Document segment:
Interrupting long running PyObject_Call inside subinterpreter (original) (raw)

December 23, 2024, 11:39pm 1

I’m working on Python foreign function interface for Elisp.
Python methods are called in separated pthread with PyObject_Call.
I’m creating sub-interpreters to isolate Elisp packages from each other.
I want user to be able to interrupt long running python methods in same manner as we can press control-C in interactive interpreter.

My problem is PyErr_SetInterrupt seem to not work and i have no idea how to do it.
Naive attempt with signals and PyErr_SetInterrupt is in commit naive attempt at C-g implementation · 813gan/emacspy@2eecf89 · GitHub

ZeroIntensity (Peter Bierma) December 24, 2024, 5:16am 2

Subinterpreters don’t support CTRL+C yet, at least when they’re on the main thread: Ctrl-C Does Not Do Anything While A Subinterpreter Is Running in the Main Thread · Issue #113130 · python/cpython · GitHub
(If you try to run it in a seperate thread, you’ll get a crash: Multithreaded subinterpreters can be running during finalization · Issue #126016 · python/cpython · GitHub)

Records taken from a dataset

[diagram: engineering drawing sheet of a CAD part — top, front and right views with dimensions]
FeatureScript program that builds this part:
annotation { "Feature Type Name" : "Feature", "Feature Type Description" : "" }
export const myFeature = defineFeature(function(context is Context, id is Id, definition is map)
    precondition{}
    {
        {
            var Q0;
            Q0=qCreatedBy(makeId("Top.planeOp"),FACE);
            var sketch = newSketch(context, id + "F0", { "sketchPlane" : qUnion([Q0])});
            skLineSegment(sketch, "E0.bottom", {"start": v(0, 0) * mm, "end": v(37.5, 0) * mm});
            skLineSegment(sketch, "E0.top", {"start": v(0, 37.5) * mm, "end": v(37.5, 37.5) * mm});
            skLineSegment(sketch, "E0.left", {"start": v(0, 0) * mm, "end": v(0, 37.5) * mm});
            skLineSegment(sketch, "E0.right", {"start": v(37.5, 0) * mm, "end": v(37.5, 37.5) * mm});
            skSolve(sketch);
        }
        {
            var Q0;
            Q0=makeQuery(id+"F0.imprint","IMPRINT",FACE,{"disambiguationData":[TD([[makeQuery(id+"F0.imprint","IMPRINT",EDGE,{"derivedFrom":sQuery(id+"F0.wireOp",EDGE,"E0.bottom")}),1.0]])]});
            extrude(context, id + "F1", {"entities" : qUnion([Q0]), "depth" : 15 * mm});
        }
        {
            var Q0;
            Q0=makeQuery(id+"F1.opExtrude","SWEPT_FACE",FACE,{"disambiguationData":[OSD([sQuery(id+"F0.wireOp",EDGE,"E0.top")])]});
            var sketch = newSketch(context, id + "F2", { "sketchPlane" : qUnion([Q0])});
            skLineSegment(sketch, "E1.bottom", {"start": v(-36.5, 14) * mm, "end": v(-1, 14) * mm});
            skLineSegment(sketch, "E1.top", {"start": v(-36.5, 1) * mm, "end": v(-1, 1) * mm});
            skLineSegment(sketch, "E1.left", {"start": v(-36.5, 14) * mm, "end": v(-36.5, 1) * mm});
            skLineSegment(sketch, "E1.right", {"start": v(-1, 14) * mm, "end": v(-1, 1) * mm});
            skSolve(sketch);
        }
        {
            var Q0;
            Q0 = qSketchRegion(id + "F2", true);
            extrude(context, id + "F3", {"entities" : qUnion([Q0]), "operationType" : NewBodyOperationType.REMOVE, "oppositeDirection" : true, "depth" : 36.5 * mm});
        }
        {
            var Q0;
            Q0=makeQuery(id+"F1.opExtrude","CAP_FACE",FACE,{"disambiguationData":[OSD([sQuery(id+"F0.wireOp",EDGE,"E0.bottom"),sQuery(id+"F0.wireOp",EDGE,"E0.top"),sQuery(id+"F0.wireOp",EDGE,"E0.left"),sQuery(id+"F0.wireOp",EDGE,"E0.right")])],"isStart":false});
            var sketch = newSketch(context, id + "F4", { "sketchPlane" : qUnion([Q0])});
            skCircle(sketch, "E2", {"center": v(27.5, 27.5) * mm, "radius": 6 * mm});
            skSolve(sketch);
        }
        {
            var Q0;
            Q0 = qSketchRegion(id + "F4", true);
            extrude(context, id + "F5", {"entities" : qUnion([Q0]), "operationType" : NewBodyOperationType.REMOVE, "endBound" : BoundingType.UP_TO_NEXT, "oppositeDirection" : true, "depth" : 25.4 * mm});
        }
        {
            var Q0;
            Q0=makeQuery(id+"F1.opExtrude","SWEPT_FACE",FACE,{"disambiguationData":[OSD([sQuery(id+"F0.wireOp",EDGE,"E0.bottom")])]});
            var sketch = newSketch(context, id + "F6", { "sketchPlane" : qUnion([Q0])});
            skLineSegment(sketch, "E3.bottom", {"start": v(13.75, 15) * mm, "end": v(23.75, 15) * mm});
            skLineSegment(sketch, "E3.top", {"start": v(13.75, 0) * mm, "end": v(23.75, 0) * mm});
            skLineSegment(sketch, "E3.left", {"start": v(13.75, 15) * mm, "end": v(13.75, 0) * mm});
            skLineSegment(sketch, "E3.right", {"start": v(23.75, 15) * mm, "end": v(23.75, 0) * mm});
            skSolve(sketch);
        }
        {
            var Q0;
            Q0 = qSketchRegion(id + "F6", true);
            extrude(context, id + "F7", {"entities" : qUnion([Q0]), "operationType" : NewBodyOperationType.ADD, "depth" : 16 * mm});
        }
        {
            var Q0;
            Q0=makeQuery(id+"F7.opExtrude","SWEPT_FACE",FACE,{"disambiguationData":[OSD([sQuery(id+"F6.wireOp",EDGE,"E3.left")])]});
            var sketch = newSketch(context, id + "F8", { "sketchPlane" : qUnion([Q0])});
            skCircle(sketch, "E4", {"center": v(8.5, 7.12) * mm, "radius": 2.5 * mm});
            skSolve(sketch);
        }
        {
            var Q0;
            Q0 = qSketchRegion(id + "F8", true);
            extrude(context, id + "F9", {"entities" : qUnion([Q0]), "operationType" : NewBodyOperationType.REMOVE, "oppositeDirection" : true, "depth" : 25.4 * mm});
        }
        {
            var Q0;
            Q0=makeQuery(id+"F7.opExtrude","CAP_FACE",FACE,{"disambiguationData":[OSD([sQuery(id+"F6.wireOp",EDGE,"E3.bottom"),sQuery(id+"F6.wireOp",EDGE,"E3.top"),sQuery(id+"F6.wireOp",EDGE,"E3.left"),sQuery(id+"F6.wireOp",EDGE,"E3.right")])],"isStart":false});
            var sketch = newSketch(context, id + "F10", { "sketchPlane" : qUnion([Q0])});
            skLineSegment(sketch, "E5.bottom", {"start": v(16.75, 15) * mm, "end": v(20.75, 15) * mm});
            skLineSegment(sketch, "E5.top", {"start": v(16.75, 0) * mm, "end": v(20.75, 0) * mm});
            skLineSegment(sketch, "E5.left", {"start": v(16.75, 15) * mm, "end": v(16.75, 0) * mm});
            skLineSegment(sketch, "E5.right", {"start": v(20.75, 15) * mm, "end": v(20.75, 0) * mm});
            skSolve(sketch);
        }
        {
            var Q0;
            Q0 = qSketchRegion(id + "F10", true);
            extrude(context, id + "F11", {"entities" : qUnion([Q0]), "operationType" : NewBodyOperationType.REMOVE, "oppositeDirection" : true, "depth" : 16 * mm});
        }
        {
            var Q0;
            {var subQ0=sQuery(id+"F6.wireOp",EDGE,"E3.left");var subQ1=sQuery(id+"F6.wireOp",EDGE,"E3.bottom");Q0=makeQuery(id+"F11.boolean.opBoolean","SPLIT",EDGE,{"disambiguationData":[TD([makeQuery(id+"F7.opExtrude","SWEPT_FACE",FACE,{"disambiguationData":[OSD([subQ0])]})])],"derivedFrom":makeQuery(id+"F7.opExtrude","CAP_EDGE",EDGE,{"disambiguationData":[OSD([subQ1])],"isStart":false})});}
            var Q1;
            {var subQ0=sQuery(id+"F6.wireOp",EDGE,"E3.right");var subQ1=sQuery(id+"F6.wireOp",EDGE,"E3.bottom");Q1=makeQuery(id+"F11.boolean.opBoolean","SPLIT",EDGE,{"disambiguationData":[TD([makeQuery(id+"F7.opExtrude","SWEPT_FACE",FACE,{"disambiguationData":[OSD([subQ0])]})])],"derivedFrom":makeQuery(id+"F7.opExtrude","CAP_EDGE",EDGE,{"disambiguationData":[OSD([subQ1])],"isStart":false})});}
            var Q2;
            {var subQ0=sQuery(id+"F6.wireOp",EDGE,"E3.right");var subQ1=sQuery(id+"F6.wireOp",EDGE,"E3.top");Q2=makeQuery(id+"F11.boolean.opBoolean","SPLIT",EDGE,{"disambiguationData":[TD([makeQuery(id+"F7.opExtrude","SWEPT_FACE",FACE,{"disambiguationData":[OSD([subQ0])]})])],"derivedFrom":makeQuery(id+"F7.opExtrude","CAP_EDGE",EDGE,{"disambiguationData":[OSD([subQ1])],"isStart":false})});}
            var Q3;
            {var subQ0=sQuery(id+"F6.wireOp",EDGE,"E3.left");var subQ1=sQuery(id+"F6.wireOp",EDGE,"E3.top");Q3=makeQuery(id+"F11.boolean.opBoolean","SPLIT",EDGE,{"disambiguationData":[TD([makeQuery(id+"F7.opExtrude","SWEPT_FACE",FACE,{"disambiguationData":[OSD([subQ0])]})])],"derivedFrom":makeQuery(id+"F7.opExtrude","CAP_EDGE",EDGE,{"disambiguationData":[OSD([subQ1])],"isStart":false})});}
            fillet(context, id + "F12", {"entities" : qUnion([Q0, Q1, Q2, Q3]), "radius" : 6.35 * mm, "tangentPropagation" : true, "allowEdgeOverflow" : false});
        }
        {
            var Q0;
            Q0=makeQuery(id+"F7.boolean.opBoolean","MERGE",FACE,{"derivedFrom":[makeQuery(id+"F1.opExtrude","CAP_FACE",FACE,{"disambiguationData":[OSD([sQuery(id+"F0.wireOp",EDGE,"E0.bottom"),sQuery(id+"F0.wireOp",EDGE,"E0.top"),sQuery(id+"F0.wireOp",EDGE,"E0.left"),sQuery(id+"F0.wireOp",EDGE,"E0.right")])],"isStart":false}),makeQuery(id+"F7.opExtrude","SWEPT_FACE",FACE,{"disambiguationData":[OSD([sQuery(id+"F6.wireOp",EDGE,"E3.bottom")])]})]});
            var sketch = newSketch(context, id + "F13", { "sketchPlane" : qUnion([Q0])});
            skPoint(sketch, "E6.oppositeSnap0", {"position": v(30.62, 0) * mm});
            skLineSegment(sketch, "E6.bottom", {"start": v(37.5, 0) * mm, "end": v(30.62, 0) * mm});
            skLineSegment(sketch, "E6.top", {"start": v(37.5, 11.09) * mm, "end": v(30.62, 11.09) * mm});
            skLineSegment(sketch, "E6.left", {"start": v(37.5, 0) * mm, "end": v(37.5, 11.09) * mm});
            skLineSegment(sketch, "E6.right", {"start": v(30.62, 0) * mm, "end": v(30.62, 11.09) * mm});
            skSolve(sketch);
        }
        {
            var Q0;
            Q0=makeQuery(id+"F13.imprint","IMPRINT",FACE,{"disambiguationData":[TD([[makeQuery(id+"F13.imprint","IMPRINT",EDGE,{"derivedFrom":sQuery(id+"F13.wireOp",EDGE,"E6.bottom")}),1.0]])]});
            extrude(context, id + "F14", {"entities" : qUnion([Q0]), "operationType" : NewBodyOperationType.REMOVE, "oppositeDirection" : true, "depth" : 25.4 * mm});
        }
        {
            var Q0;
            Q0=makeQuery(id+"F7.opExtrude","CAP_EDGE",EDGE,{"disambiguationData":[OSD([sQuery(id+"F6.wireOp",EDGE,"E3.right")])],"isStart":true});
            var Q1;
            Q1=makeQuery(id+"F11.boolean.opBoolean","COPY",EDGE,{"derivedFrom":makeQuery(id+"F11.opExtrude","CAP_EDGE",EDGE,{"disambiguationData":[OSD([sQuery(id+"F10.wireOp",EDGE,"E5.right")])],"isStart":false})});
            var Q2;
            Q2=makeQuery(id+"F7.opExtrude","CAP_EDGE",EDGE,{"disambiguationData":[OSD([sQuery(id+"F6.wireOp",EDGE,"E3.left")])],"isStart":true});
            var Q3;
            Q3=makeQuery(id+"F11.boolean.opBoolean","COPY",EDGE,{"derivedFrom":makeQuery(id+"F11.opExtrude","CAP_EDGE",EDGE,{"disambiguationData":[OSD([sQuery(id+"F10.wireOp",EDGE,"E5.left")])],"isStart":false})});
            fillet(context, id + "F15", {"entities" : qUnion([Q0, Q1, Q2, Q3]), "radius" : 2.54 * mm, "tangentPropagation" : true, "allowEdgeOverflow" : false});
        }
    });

Tasks to complete:
[1] Repeat the part of the subinterpreter interrupt thread starting with "Python methods are" and going on through "how to do it.".
[2] Why does the poster in the subinterpreter interrupt thread create sub-interpreters?
These records come from a different source than the text.

Solutions by task:
[1]
Python methods are called in separated pthread with PyObject_Call.
I’m creating sub-interpreters to isolate Elisp packages from each other.
I want user to be able to interrupt long running python methods in same manner as we can press control-C in interactive interpreter.

My problem is PyErr_SetInterrupt seem to not work and i have no idea how to do it.

[2] To isolate Elisp packages from each other.